Page-level text extractions

══════════════════════════════

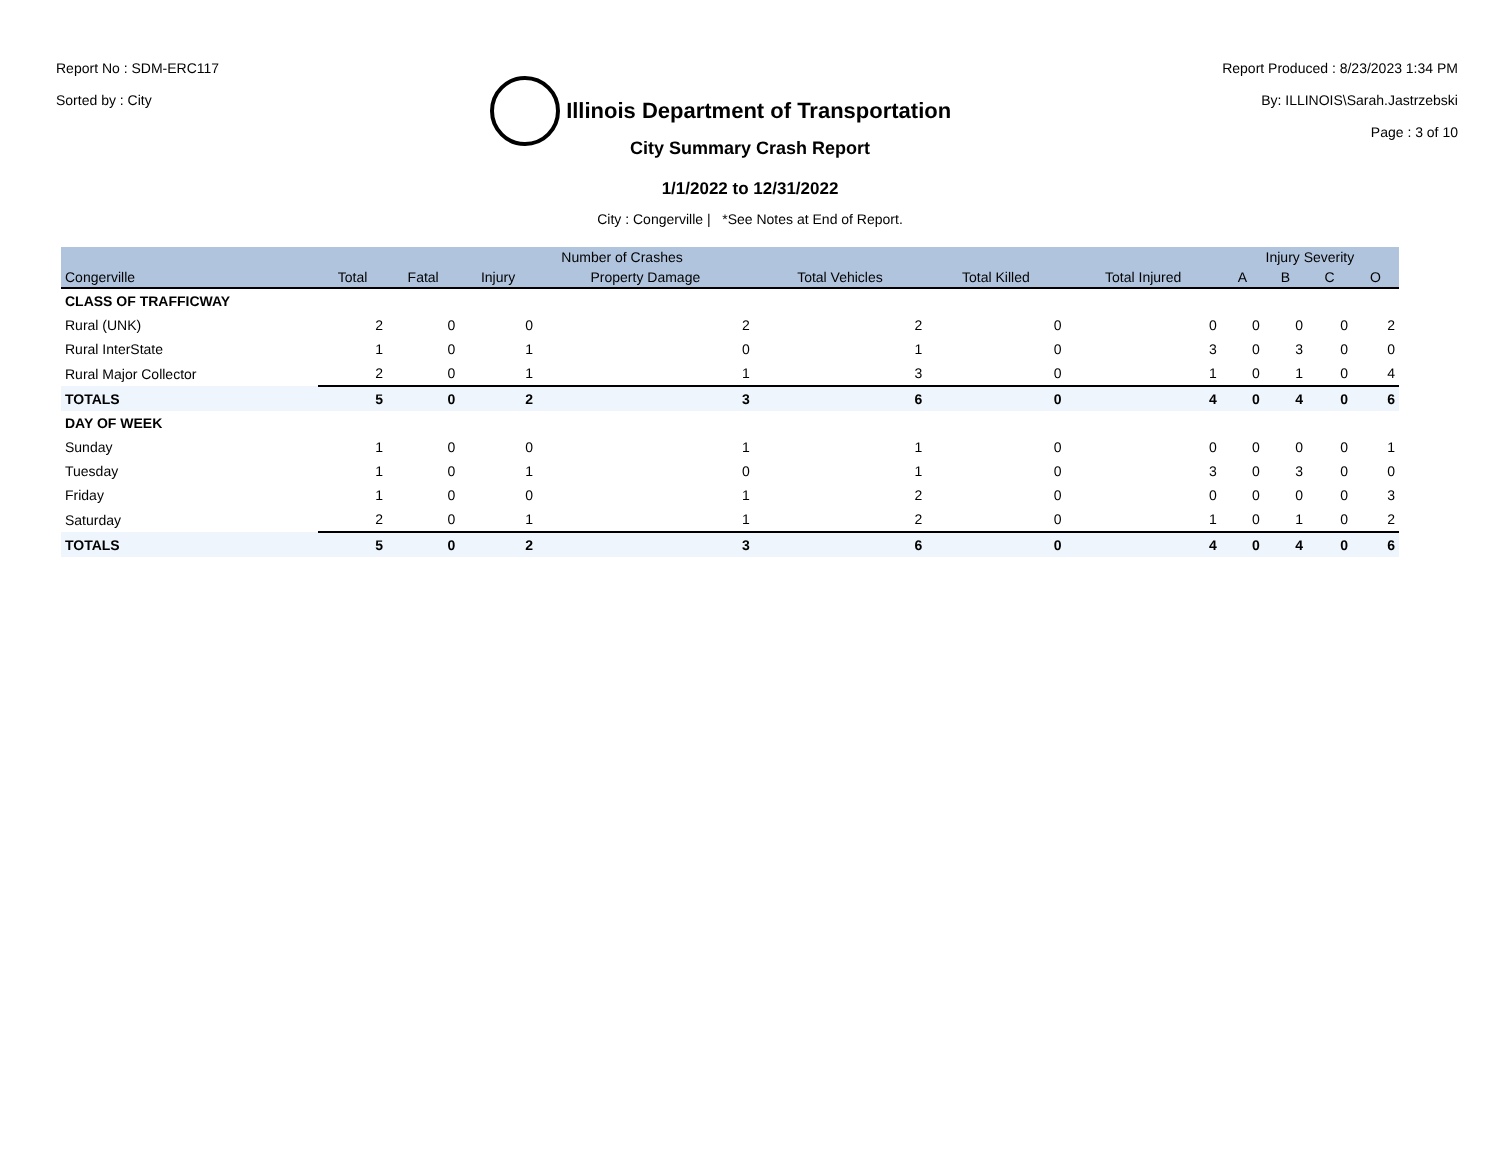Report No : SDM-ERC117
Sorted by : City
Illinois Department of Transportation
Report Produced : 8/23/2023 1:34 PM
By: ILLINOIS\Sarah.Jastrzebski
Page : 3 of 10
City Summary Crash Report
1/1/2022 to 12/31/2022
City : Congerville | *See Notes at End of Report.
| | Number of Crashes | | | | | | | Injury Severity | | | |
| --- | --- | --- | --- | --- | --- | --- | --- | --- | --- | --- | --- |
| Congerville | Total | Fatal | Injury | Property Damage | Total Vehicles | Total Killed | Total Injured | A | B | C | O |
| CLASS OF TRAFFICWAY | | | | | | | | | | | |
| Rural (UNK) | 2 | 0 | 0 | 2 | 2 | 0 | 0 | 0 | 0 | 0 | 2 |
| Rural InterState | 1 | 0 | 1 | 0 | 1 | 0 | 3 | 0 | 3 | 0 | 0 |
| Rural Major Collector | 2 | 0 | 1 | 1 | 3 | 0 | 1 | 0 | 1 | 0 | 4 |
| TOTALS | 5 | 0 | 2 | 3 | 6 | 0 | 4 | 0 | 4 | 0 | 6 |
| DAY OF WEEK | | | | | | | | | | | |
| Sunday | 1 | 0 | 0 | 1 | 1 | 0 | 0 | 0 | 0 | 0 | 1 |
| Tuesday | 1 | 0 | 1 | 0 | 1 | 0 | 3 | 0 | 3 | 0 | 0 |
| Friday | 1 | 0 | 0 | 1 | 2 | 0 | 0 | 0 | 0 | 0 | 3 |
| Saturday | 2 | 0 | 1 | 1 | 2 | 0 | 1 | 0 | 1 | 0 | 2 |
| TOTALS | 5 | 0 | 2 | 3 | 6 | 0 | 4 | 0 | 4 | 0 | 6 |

══════════════════════════════

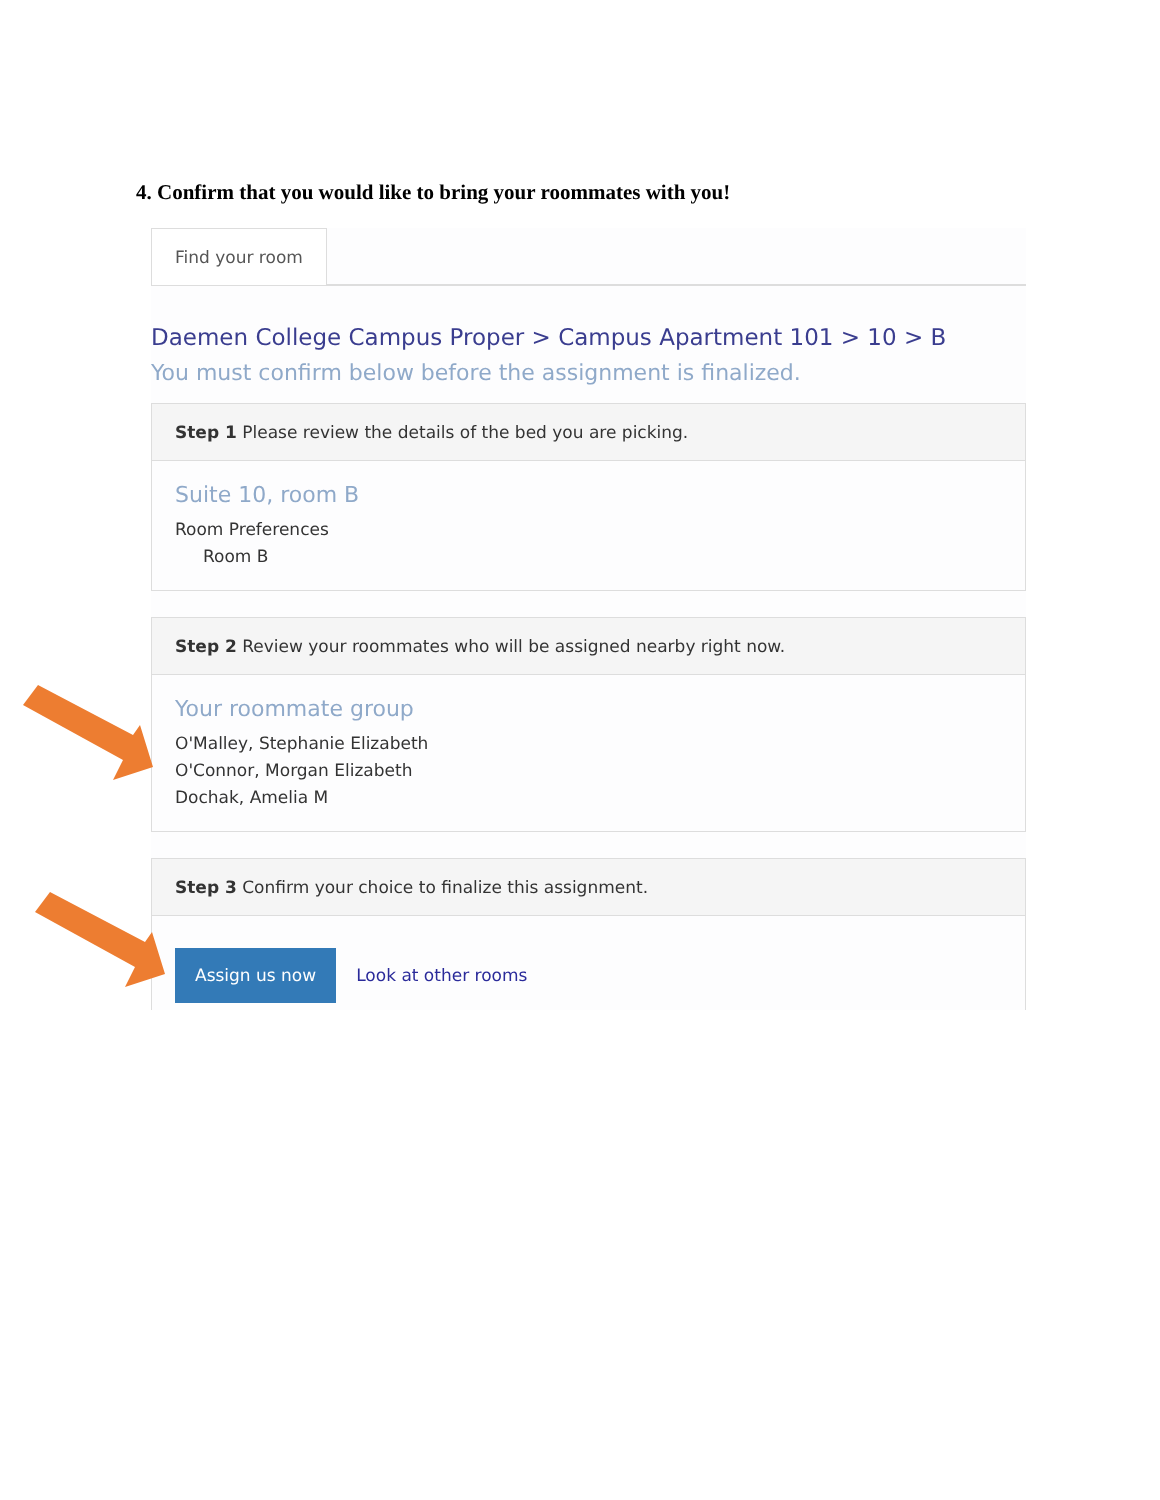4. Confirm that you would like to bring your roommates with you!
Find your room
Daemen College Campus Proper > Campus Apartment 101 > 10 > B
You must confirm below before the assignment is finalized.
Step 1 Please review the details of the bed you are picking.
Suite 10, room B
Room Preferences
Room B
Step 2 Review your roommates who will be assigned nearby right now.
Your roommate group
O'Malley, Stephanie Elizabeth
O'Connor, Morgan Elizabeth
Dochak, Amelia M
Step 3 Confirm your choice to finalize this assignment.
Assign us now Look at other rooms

══════════════════════════════

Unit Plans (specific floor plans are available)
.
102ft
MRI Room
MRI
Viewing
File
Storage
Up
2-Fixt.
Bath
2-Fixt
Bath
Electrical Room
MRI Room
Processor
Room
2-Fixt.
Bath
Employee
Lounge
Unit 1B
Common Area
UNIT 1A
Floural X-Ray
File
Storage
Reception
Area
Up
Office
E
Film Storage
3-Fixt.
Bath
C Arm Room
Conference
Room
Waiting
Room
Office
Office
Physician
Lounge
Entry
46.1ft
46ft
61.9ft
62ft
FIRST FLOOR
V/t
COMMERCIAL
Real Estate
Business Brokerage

══════════════════════════════

▸ **Task directions**
Using the data above, print exactly the lines from the line that contains "Step 3 Confirm" through the line that contains "Assign us now Look at other rooms", with both included.

▸ **Exercise solution**
Step 3 Confirm your choice to finalize this assignment.
Assign us now Look at other rooms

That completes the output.